Cambodge & Société : L'ONG ADHOC poursuit son programme de lutte contre le mariage des enfants

Le groupe de défense des droits ADHOC poursuit la mise en œuvre de son projet dans les provinces du Mondolkiri et du Ratanakkiri visant à éduquer le public sur l’impact des mariages précoces, après avoir constaté que le taux de mariage des jeunes, en particulier parmi les populations autochtones, demeurait élevé.

Une Cambodgienne participe à une séance d'éducation sur l'impact du mariage des enfants dans la province du Mondolkiri. Photographie ADHOC
Une éducatrice participe à une séance d'éducation sur l'impact du mariage des enfants dans la province du Mondolkiri. Photographie ADHOC

Le « Projet de protection et de prévention des mariages d’enfants, précoces et forcés (CEFM) » — financé par l’Agence américaine pour le développement international (USAID) — a débuté le1er octobre 2021 et s’achèvera le 10 décembre 2023. Le projet vise à éduquer les parents, les jeunes, les communautés et les populations autochtones sur l’impact des mariages précoces.

Meas Saim, directeur adjoint d’ADHOC pour les droits des femmes et des enfants, explique que le projet vise à encourager les peuples indigènes, en particulier les familles ayant de jeunes garçons et filles mariés, à comprendre pourquoi ils ne doivent pas se marier trop tôt et abandonner l’école. Ils peuvent avoir des problèmes de santé physique et mentale ainsi que de graves problèmes sexuels.

« Nous avons constaté qu’il y avait de graves répercussions sur la santé et la vie sociale. Ce projet vise à changer leurs mentalités et à les amener à un mode de vie confortable qui favorise leur propre santé et celle de leur société dans son ensemble. »

Elle ajoute que si le projet s’est concentré uniquement sur les provinces du Mondolkiri et du Ratanakkiri, c’est parce que ces deux dernières comptent d’importantes populations autochtones et présentent des taux élevés de mariages de jeunes.

« Lorsque nous avons mené nos recherches, nous avons rencontré des filles qui ont été victimes. Certaines d’entre elles sont tombées enceintes et se sont vidées de leur sang. D’autres ont donné naissance à des bébés, mais avaient toujours des problèmes de santé et étaient complètement dépendantes de leurs parents », raconte-t-elle.

« Nous constatons de graves répercussions en raison de cette pratique, et notons également que la loi cambodgienne n’autorise le mariage qu’à l’âge de 18 ans ou plus. »

Le directeur du département de l’information de la province de Mondulkiri, Sok Saroeun, estime que le projet est une initiative positive en raison de l’âge minimum légal du mariage dans le Royaume.

« Bien que nos lois stipulent 18 ans, certaines familles acceptent de laisser leurs enfants se marier prématurément. Parce que celles-ci les voient atteindre la puberté, elles acceptent cette pratique, même si elle n’est pas légale. D’une manière générale, notre province ne compte pas beaucoup de personnes qui se marient à un âge précoce. De temps en temps, il y a des indigènes qui le pratiquent encore », précise-t-il.

Ma SieuChhe, directeur de programme du programme My Village dans la province du Mondolkiri, déclare qu’il a formé 330 jeunes chefs de file dans le cadre du projet, qui éduqueront d’autres jeunes et d’autres familles dans les communes.

« Nous avons formé des groupes de jeunes dans chaque village, avec 30 individus par village. Ils sont notre cible. Ils n’étudient pas et ont abandonné l’école. Nous voulons qu’ils fassent passer le message sur les impacts négatifs des mariages d’enfants et des mariages précoces ou forcés », conclut-il.

### Entrées fournies
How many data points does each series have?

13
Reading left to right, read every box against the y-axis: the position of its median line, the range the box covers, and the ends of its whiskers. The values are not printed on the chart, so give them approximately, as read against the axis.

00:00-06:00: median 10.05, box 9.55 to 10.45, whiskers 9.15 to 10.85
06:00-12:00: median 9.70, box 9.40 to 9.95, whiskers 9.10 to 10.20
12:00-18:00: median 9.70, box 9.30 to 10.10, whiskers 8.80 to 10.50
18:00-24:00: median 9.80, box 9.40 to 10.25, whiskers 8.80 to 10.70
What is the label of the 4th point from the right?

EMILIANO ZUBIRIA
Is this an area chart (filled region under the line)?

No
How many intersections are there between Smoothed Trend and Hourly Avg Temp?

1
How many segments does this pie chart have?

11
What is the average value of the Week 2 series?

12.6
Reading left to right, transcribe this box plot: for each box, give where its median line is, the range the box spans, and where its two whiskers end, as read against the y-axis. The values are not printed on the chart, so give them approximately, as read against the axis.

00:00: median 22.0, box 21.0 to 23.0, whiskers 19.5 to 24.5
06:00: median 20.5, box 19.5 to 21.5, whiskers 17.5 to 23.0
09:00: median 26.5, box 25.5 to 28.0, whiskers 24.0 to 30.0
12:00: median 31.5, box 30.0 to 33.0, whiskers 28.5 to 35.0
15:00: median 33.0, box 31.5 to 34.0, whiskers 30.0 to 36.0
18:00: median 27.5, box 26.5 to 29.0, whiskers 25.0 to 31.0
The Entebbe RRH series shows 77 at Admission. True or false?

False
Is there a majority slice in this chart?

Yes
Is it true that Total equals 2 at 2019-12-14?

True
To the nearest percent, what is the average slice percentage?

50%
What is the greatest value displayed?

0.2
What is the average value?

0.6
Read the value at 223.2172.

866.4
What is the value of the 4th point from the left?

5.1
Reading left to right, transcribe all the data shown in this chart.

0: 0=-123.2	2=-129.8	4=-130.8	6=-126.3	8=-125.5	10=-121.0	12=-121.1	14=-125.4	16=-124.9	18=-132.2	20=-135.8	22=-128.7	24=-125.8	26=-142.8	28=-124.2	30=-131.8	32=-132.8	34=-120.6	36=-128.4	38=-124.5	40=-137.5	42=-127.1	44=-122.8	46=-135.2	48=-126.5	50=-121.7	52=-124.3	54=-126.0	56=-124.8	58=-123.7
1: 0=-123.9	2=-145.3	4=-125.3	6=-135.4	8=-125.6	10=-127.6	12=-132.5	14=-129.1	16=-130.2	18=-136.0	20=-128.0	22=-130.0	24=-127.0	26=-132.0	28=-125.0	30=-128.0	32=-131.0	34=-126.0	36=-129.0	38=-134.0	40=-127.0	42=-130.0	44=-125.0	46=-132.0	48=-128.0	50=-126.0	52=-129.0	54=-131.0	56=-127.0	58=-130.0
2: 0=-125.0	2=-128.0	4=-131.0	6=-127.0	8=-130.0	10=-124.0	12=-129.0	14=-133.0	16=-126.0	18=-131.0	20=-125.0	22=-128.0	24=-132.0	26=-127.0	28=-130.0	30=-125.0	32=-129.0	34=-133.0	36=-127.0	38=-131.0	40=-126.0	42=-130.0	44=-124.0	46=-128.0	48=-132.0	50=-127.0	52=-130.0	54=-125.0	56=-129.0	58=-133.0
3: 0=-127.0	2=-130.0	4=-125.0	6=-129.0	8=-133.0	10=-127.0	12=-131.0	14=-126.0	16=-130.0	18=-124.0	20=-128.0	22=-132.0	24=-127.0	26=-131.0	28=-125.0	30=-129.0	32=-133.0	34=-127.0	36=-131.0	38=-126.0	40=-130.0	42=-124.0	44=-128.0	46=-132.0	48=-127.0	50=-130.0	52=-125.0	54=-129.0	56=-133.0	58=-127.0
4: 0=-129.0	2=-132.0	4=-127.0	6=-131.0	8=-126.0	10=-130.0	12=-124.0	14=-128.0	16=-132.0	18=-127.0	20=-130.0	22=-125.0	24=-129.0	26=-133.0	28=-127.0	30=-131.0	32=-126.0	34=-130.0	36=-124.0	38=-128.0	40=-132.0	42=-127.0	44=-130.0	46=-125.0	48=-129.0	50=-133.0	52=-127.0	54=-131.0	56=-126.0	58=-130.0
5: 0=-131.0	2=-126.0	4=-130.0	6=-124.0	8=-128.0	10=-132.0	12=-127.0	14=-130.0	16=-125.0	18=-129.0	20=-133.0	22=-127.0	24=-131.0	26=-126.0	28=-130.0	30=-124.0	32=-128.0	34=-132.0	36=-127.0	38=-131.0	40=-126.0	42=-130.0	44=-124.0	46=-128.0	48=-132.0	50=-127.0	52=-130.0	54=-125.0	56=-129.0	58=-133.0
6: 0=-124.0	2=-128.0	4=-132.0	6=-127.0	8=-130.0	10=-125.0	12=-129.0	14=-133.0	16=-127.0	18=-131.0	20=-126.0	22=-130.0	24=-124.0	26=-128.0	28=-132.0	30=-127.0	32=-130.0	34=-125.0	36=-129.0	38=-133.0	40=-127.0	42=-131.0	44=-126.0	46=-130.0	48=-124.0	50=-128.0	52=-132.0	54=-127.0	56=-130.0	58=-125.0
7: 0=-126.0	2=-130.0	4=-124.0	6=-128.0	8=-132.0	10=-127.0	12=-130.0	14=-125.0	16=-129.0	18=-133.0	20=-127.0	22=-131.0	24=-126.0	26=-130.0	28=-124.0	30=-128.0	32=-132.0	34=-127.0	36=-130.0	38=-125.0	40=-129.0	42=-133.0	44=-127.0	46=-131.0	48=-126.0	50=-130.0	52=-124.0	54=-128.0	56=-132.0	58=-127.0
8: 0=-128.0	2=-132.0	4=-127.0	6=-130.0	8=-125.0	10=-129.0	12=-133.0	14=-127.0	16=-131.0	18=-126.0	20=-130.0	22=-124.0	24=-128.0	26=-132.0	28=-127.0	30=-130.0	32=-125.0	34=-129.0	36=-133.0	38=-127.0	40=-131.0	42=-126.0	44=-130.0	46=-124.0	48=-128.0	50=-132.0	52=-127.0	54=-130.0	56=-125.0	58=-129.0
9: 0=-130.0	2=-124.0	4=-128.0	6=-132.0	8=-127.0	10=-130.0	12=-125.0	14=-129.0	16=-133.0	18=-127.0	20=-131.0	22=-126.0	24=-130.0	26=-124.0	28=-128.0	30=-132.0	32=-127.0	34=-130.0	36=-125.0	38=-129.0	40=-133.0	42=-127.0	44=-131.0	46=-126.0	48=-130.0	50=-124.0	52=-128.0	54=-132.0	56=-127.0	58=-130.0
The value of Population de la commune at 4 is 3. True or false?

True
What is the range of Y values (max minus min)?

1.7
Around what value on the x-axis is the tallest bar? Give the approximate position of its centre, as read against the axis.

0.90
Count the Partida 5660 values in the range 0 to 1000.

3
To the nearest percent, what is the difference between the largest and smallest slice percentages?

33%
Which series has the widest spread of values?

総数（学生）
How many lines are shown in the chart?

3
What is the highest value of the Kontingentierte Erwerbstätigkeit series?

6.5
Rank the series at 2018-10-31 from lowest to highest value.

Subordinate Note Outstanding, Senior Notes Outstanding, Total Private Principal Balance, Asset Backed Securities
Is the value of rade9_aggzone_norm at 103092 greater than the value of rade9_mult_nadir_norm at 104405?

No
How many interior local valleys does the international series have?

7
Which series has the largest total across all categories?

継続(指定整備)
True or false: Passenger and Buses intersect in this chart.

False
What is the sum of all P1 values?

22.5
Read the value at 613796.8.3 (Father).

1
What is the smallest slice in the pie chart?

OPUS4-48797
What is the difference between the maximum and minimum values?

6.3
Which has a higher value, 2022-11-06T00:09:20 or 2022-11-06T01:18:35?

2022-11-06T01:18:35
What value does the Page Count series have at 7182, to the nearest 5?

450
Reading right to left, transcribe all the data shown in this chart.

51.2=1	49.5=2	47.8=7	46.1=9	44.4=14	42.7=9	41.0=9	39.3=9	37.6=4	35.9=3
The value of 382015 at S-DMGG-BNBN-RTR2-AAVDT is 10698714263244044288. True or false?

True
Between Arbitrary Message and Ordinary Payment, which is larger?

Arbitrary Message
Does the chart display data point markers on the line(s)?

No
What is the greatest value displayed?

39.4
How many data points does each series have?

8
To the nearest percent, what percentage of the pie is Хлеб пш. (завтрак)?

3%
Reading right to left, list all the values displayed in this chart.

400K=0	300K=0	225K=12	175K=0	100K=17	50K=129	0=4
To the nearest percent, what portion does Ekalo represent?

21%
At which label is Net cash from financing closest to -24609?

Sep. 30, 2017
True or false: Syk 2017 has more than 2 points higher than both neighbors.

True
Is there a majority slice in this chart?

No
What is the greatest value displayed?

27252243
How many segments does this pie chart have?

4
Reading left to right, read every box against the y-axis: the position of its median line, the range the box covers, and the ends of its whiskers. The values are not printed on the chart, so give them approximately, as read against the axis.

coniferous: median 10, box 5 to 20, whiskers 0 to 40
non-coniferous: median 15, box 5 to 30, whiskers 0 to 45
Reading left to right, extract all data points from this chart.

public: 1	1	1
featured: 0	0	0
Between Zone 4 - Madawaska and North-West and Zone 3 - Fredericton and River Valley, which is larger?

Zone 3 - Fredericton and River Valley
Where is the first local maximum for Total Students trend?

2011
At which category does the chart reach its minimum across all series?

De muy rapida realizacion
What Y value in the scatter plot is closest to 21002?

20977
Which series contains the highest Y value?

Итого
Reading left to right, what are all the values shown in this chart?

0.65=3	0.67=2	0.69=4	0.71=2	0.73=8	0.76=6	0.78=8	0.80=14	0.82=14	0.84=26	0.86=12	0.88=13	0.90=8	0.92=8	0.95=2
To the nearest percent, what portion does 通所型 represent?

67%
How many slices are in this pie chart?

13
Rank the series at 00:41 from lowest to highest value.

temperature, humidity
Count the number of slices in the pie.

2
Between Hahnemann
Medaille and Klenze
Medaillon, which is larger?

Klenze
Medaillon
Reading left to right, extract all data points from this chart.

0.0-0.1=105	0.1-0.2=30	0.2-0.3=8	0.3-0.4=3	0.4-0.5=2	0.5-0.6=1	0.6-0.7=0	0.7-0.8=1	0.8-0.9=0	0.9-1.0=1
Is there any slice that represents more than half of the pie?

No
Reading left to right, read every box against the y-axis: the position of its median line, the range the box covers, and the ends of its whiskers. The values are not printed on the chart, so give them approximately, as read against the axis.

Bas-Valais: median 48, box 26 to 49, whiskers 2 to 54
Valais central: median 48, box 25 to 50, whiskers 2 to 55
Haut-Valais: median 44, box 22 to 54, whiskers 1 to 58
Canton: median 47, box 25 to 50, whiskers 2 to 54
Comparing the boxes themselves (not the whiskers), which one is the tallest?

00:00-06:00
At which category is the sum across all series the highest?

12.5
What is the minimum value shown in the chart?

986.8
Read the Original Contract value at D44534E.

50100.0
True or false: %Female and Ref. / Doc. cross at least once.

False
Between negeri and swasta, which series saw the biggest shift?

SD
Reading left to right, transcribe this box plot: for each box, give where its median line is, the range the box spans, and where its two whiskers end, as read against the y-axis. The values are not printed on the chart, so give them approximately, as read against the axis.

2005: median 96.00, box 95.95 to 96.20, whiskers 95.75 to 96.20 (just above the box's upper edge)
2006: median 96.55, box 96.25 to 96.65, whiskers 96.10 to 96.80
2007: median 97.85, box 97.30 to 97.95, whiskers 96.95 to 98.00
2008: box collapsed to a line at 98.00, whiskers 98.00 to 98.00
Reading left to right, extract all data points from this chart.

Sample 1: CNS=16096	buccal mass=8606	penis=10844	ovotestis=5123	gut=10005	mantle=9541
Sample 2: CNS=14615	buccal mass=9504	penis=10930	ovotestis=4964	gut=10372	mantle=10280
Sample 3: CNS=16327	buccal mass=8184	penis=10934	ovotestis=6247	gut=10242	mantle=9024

### Énoncé
Recopiez à l'identique le passage de l'article sur le mariage des enfants au Cambodge qui commence aux mots « Elle ajoute que » et se termine après les mots « mariages de jeunes. ».

### Votre réponse
Elle ajoute que si le projet s’est concentré uniquement sur les provinces du Mondolkiri et du Ratanakkiri, c’est parce que ces deux dernières comptent d’importantes populations autochtones et présentent des taux élevés de mariages de jeunes.